▶ 과제 목표:
아래 항목에서 문자열 "newSketch"가 들어 있는 줄을 빠짐없이 뽑아내세요. 대소문자를 구분합니다.

[데이터 항목]
----

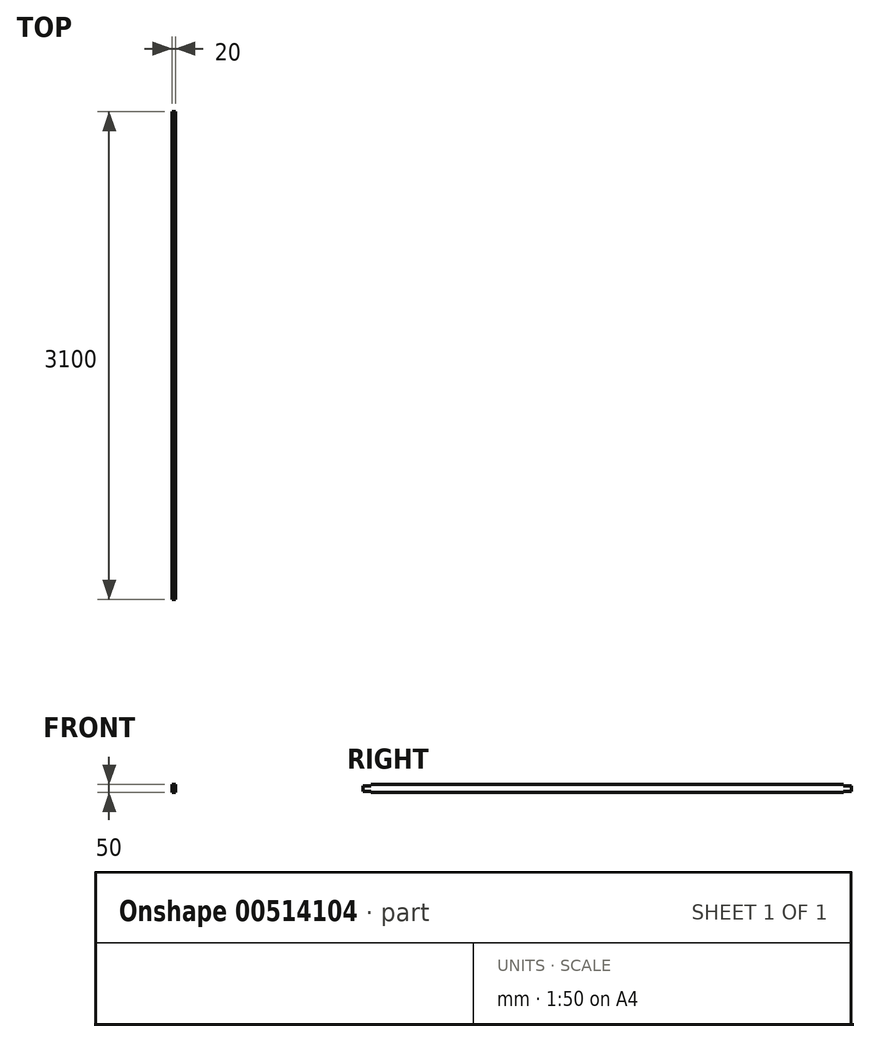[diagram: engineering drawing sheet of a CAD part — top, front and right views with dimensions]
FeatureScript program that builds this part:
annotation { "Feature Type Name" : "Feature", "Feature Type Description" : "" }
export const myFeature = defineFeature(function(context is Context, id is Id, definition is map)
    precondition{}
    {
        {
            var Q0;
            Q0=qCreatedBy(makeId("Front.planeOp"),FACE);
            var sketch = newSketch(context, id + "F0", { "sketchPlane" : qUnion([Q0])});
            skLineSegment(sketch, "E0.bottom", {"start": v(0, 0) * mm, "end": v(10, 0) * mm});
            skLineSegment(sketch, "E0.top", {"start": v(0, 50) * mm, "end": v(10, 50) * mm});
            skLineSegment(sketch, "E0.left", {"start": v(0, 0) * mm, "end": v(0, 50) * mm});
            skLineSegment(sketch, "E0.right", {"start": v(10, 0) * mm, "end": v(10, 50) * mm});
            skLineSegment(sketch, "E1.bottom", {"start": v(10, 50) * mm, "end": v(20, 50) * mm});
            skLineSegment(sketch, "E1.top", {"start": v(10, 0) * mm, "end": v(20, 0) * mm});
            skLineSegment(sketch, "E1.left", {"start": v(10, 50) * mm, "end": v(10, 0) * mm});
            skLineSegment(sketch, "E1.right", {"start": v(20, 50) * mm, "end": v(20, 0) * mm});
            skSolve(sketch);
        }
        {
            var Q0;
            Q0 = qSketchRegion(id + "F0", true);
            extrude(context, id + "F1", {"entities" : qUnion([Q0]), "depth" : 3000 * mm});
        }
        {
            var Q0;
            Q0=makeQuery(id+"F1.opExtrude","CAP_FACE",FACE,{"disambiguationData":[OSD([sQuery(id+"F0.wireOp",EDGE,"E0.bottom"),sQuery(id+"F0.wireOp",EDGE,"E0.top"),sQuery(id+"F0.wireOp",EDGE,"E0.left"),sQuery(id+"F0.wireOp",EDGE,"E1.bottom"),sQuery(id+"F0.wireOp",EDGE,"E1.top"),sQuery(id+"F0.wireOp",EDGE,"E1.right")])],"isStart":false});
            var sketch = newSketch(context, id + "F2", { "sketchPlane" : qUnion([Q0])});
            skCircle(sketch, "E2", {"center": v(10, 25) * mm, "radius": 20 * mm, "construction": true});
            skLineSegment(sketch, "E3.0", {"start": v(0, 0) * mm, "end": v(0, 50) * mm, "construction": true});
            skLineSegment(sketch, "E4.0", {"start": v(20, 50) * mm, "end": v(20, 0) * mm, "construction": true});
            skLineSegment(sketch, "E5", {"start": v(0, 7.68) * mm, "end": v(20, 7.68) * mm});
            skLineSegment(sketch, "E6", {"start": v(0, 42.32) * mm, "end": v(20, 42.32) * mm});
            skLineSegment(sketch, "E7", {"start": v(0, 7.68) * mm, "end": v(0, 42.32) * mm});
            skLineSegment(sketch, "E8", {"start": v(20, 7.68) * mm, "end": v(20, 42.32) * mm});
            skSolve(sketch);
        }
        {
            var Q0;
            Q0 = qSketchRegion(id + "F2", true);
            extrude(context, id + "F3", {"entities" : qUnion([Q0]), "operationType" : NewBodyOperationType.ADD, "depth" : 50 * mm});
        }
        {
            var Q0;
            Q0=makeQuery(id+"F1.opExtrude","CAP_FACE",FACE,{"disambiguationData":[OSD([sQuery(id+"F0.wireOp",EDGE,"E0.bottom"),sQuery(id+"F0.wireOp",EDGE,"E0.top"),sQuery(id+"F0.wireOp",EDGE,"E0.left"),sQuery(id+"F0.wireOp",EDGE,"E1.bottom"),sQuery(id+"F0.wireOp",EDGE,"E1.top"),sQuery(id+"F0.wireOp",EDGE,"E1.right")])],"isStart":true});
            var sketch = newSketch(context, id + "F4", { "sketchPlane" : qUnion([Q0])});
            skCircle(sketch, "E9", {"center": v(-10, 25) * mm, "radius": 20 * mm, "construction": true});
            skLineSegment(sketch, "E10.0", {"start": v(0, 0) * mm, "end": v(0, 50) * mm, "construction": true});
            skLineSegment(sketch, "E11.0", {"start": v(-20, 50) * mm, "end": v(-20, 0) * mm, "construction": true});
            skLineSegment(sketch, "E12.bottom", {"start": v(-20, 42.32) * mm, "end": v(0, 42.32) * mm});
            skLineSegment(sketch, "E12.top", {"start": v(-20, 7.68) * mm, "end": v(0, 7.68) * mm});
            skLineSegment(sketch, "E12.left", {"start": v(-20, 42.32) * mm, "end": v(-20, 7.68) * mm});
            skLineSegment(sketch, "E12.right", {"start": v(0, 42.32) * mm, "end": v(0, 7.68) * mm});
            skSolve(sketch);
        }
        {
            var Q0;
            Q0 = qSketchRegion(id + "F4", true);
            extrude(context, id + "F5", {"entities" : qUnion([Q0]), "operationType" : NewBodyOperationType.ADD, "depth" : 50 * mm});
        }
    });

----

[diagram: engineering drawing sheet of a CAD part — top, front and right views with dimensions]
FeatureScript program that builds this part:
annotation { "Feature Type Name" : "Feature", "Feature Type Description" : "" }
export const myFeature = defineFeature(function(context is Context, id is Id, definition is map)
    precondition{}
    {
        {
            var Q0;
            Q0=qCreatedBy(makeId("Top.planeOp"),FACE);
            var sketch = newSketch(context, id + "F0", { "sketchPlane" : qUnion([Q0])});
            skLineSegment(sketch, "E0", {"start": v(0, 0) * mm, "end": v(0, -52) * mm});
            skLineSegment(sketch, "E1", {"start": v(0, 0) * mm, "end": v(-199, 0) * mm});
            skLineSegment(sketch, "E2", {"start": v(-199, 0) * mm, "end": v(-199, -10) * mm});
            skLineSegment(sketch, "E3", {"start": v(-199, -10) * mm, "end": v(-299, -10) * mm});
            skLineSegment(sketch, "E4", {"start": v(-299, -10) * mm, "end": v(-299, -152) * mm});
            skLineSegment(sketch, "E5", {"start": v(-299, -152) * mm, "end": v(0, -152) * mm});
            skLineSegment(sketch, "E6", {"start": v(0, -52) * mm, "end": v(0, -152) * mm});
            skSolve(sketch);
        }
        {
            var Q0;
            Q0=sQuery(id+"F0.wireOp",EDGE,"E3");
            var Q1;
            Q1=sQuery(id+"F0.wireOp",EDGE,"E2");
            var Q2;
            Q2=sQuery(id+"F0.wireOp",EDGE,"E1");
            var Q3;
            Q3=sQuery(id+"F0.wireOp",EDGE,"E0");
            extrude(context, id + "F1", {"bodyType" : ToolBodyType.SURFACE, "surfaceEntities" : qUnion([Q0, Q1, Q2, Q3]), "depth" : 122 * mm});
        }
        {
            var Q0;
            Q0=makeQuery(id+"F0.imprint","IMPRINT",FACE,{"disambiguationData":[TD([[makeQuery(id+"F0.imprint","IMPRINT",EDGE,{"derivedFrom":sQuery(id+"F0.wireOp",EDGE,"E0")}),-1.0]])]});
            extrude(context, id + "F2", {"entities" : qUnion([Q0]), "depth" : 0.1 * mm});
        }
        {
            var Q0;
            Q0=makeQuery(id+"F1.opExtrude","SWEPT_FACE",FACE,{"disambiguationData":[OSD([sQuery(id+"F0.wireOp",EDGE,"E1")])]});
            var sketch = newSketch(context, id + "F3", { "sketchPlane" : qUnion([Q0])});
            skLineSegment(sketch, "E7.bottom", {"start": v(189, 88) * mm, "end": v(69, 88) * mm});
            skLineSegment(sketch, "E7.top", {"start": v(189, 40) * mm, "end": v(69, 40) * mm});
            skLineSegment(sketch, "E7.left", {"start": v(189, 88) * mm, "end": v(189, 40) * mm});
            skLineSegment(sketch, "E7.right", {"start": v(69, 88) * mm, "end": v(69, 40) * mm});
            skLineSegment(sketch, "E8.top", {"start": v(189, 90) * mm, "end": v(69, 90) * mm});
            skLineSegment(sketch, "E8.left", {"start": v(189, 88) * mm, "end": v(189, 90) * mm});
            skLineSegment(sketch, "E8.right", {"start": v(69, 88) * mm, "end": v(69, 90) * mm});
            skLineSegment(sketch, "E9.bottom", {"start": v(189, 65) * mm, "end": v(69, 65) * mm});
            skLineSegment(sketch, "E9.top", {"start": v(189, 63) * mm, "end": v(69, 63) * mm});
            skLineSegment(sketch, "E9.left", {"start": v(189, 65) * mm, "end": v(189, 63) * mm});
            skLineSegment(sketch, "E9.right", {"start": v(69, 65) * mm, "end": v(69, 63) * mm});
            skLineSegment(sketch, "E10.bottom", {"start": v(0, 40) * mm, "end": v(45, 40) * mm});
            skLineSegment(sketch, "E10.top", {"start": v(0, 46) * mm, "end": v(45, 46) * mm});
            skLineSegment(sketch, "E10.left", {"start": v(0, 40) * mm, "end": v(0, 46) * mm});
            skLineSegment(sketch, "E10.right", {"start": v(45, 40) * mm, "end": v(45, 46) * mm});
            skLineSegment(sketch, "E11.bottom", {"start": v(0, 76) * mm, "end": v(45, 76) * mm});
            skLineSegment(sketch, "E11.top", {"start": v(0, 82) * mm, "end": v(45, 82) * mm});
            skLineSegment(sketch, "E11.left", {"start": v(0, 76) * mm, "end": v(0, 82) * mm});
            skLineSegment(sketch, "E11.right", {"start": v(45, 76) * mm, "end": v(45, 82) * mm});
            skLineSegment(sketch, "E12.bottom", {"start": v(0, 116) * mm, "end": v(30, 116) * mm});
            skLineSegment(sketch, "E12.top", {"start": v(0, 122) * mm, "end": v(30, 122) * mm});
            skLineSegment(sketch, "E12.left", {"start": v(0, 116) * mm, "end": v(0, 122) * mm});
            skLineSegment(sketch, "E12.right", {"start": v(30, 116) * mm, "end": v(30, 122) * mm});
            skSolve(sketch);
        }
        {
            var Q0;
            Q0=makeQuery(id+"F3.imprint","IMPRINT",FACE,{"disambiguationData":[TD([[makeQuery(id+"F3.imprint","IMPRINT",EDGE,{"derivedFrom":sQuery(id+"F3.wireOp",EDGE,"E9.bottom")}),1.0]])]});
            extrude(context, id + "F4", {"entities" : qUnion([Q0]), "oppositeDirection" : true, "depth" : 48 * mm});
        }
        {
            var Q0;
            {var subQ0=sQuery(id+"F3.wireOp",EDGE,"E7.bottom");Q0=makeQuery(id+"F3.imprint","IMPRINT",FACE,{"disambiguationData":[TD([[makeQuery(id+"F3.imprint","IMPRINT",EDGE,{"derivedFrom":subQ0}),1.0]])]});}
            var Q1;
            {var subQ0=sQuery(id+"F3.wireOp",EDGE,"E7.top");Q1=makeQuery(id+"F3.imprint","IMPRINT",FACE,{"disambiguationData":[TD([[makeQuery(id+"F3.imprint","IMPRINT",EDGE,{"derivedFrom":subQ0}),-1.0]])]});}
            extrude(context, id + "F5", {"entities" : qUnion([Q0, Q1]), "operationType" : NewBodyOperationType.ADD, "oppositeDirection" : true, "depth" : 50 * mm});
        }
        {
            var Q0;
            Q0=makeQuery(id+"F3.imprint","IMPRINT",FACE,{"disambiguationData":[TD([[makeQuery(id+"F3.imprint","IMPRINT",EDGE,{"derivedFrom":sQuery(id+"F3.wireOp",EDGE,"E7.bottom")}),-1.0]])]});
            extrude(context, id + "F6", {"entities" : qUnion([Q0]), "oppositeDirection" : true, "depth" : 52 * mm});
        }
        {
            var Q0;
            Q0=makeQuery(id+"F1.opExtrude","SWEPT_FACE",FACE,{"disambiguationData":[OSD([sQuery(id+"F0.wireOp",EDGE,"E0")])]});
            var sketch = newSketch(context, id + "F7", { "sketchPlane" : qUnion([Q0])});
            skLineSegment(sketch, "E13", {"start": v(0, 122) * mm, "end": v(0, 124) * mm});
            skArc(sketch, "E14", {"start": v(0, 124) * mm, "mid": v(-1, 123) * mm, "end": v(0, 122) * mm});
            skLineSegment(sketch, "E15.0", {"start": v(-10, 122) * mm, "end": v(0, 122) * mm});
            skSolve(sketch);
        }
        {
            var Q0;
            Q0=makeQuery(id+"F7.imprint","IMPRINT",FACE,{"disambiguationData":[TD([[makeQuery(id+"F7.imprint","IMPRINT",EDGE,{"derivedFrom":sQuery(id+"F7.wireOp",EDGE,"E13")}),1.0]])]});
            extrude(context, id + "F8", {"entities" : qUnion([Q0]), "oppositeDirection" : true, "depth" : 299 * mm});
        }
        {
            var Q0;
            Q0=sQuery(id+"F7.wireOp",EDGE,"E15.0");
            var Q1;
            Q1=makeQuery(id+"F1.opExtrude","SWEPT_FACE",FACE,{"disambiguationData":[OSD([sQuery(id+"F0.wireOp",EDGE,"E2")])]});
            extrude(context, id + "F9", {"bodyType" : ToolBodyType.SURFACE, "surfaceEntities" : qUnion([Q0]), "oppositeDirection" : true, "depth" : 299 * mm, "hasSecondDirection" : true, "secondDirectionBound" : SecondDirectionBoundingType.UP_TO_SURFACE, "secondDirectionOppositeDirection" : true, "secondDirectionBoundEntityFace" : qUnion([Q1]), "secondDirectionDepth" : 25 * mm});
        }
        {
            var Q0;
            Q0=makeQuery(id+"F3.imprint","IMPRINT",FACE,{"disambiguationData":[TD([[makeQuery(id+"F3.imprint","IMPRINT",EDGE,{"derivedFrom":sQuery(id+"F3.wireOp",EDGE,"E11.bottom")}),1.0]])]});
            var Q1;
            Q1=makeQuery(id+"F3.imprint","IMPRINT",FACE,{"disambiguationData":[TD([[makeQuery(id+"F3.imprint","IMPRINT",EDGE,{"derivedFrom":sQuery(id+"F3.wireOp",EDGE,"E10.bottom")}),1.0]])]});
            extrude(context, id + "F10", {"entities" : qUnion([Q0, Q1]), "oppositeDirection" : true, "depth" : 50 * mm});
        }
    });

----

▶ 완성된 풀이:
            var sketch = newSketch(context, id + "F0", { "sketchPlane" : qUnion([Q0])});
            var sketch = newSketch(context, id + "F2", { "sketchPlane" : qUnion([Q0])});
            var sketch = newSketch(context, id + "F4", { "sketchPlane" : qUnion([Q0])});
            var sketch = newSketch(context, id + "F0", { "sketchPlane" : qUnion([Q0])});
            var sketch = newSketch(context, id + "F3", { "sketchPlane" : qUnion([Q0])});
            var sketch = newSketch(context, id + "F7", { "sketchPlane" : qUnion([Q0])});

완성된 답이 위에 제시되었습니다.